Retrieving Info from My “Aging Child” Brain

I’ve been thinking a lot about how the brain learns and unlearns.  As we observe my husband’s mother, who is deep into the latest stage of dementia, we see that she is unlearning on a daily basis. Unlearning seems to mean that she has lost the ability to retrieve and process much of the information that resides or resided in her brain.

On the other hand, my dad and many other people his age, continually joke about memory, or more specifically forgetting things. One has the sense that, as they consider and reconsider memory issues, their brains are functioning quite well.

Fiftyish, aging child that I am, I frequently try to remember something, but then find I cannot quite retrieve the information. Who doesn’t talk about “senior moments?”

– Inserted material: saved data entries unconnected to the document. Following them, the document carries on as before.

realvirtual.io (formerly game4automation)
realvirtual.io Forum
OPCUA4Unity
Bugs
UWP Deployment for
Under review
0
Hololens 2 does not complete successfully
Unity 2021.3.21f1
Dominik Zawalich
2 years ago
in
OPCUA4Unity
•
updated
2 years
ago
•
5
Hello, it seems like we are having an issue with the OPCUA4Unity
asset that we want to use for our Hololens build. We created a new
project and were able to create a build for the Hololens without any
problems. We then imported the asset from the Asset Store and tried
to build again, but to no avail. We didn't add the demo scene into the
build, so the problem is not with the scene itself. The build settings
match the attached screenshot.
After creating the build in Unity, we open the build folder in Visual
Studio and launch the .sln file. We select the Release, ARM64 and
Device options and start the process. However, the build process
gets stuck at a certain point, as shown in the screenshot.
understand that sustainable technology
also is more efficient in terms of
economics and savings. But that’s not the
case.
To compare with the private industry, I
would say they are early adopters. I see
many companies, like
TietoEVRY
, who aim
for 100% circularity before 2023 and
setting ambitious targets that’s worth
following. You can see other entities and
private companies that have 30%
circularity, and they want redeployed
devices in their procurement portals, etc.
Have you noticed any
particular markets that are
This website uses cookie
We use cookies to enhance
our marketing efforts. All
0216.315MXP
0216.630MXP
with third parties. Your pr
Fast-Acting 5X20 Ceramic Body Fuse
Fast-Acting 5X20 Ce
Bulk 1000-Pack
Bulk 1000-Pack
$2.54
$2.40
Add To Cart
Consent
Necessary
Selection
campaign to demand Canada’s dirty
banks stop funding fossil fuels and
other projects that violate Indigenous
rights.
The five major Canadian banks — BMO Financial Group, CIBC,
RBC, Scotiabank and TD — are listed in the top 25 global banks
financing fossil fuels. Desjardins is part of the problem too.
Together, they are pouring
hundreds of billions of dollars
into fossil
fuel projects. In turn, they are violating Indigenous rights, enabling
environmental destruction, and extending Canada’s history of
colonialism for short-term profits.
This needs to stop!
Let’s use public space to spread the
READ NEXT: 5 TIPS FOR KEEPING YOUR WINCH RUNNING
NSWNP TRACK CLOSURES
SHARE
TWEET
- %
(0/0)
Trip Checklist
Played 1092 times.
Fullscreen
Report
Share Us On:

About eight or nine years ago at Brown University, where my daughter attended, I learned a lot about memory listening to  a 45 minute parents’ weekend lecture.  The neurology professor, whose name I cannot remember just now, shared some interesting and reassuring facts.

Important Points

  1. As we get older, we file information less efficiently in our brains, and when we do file we are less effective at cross-referencing.
  2. With fewer cross references it can be harder to locate a “forgotten” fact we are seeking, especially if we haven’t  thought about it for a while.
  3. When we search for a bit of information, a chemical marker (neuron?) goes out searching for it. I picture this process rather like warp-speed searching through a drawer of an old-fashioned card catalog.
  4. The brain’s fact search continues until the information is found then notifies us that the search is completed, which is why an hour or a day later I suddenly wake up in the middle of the night or remember something at a funny time.